When a line below contains the word "Eles", it counts toward the total; give that total and nothing besides.

⁂

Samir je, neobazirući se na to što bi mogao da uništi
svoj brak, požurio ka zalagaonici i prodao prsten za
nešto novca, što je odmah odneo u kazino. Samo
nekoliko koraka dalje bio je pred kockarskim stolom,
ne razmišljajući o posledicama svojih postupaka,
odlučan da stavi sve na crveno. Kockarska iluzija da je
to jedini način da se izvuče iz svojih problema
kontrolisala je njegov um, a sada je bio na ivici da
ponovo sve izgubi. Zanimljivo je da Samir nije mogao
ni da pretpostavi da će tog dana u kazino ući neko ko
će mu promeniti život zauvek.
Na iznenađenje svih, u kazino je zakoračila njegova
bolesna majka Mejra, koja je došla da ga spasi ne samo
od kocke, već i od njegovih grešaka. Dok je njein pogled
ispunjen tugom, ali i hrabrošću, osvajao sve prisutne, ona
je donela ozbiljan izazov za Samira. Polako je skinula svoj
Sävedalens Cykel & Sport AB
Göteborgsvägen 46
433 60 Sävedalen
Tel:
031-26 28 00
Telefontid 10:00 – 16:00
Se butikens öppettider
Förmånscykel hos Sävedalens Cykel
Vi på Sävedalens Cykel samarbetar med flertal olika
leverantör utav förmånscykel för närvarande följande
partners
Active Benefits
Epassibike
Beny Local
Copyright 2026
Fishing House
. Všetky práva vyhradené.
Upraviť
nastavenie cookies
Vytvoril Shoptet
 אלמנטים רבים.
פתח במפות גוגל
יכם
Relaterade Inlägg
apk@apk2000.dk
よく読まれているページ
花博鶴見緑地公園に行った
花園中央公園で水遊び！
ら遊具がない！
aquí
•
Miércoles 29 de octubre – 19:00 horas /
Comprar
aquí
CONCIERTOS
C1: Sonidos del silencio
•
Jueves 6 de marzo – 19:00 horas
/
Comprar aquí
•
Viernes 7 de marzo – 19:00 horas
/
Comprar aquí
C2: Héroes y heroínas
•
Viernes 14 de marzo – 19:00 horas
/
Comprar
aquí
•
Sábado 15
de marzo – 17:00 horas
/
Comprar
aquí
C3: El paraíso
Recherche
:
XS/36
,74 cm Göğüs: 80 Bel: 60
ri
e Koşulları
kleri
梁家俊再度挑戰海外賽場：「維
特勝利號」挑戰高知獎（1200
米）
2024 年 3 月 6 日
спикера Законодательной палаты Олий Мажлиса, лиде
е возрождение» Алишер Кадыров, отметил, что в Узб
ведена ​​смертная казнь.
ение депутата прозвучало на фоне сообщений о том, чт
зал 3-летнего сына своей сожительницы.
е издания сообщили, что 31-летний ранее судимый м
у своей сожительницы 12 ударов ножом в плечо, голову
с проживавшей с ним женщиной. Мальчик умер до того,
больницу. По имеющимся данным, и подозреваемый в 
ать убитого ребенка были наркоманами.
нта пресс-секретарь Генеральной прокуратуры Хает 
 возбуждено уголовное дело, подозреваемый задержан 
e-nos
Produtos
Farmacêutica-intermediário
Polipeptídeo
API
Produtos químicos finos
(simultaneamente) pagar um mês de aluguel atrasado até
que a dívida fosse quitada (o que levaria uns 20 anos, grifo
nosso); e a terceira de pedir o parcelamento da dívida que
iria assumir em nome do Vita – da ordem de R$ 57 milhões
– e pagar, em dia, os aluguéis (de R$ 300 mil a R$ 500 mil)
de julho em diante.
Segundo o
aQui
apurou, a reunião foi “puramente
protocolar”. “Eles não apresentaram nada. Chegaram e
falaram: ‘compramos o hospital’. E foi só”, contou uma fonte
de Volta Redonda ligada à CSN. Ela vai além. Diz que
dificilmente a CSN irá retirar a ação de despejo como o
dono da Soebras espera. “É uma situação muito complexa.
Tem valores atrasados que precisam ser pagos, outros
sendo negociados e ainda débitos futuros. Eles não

⁂

■ **ANSWER TO THIS TASK**: 2